◆ **TASK GOAL**: Only those lines running from the start of the listing below through the line that holds "the scene) (metres)." are to be written out, exactly and in full.

◆ **MATERIAL PROVIDED**:
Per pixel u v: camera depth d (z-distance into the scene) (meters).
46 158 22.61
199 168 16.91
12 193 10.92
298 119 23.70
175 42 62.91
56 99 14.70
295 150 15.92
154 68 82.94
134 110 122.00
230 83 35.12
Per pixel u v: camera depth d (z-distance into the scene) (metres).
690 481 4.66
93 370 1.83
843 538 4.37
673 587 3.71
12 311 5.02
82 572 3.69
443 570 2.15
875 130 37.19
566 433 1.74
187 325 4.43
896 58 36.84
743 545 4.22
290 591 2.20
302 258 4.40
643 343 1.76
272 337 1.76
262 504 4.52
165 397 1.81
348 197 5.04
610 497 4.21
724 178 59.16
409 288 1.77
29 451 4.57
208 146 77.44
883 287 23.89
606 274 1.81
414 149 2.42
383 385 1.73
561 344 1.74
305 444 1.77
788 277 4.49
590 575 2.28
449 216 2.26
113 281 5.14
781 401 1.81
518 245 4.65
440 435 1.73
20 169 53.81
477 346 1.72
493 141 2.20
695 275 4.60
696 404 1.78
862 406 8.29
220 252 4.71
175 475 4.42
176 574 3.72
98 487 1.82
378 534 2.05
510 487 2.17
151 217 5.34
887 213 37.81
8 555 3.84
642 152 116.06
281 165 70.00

◆ **SOLUTION TO THE EXERCISE**:
Per pixel u v: camera depth d (z-distance into the scene) (meters).
46 158 22.61
199 168 16.91
12 193 10.92
298 119 23.70
175 42 62.91
56 99 14.70
295 150 15.92
154 68 82.94
134 110 122.00
230 83 35.12
Per pixel u v: camera depth d (z-distance into the scene) (metres).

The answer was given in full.